A Victory for the Reality-Based Community! Oh, Know! Er, Oh, No!

Every four years, the race for the White House ends in accusations of deceit. Each side says the other spent millions of dollars to lie and skew the outcome. This year’s post-election accounts of backstage calculations and fateful turning points continue that tradition. But if you read these accounts carefully, you’ll find a happy surprise beneath the spin and recriminations: Lies failed. Truth prevailed.

Saletan goes on to discuss the several critical points during the campaign that pundits say are what ultimately led to Romney’s defeat, including the impact of Hurricane Sandy and of Romney’s appalling Jeep-jobs-to-China ad in Ohio last week.  You know, the one that said, “Obama took GM and Chrysler into bankruptcy and sold Chrysler to Italians who are going to build Jeeps in China.”

Saletan points to a delicious comment by a Romney fundraiser to Washington Post reporterPhillip Rucker—“A lot of people feel like Christie hurt, that we definitely lost four or five points between the storm and Chris Christie giving Obama a chance to be bigger than life,” a Romney fundraiser tells Rucker”—and nicely refutes its premise, voiced also by numerous pundits during the last week.  He points out that Obama wasn’t acting, or looking, presidential.  He was instead being presidential; he was performing his job.

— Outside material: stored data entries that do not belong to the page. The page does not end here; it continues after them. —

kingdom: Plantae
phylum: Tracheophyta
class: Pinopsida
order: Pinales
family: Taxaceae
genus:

Saletan’s article in mostly terrific.  But it—like most of the other pundit assessments—fails to mention the actual key factor for why Hurricane Sandy made it impossible for Romney to win: That the public learned of Romney’s primary-campaign statement that he wanted to remove disaster relief and all sorts of other federal programs as a federal responsibilities and place the responsibility for them on the states.  The very premise of this surely struck a large percentage of the population as nutty.  This ideology was at the very heart of Romney’s campaign, yet most people didn’t know that until a week before the election. 

The Sandy effect, in other words, had less to do with Obama’s “looking presidential” than Obama’s being presidential, as Saletan notes, but that’s because the public learned then pretty much what the difference was between Obama’s idea of what the federal government, rather than the states, should do.

Another important factor was, as this article and many others point out, Romney’s appalling ad last week in Ohio about Chrysler and Jeep, but I think the ad’s importance went even beyond the obvious problem that it intended to perpetuate a clearly erroneous fact.  Everyone in any way connected to the auto industry knows that Chrysler could not have survived at all without its purchase by Fiat.  Everyone who is currently employed because of Chrysler’s continued existence—including employees of Chrysler’s parts suppliers—knows that there would be no Chrysler, and therefore no Jeep jobs to be sent to China, or not—were it not for the sale of Chrysler to Fiat. 

So the ad, in addition to being flatly false in suggesting that the Jeep factory in Toledo was being shuttered, made no sense.  And it made no sense in a way that everyone recognized made no sense.  The ad, although it ran only in Ohio, got lots of publicity nationwide because the auto executives’ stunned and angry refutation, and Obama’s comments in Toledo about the ad, were big political news around the country.

The only conceivable reason that the Romney campaign gambled by putting out an ad that so obviously could backfire exactly as it did is that they already knew they were losing in Ohio and were willing to try, literally, anything.

These two factors, the hurricane and the Toledo Jeep factory, both of them coming in the closing ten days of the campaign, actually summed up the Romney campaign: mendacity as its prime modus operandi,and Tea Party ideology, both of which depend upon a concerted removal from the fact-based world.  

I suspect that it will be a long time before another Republican presidential nominee tries either of these.  At least until he or she is inaugurated.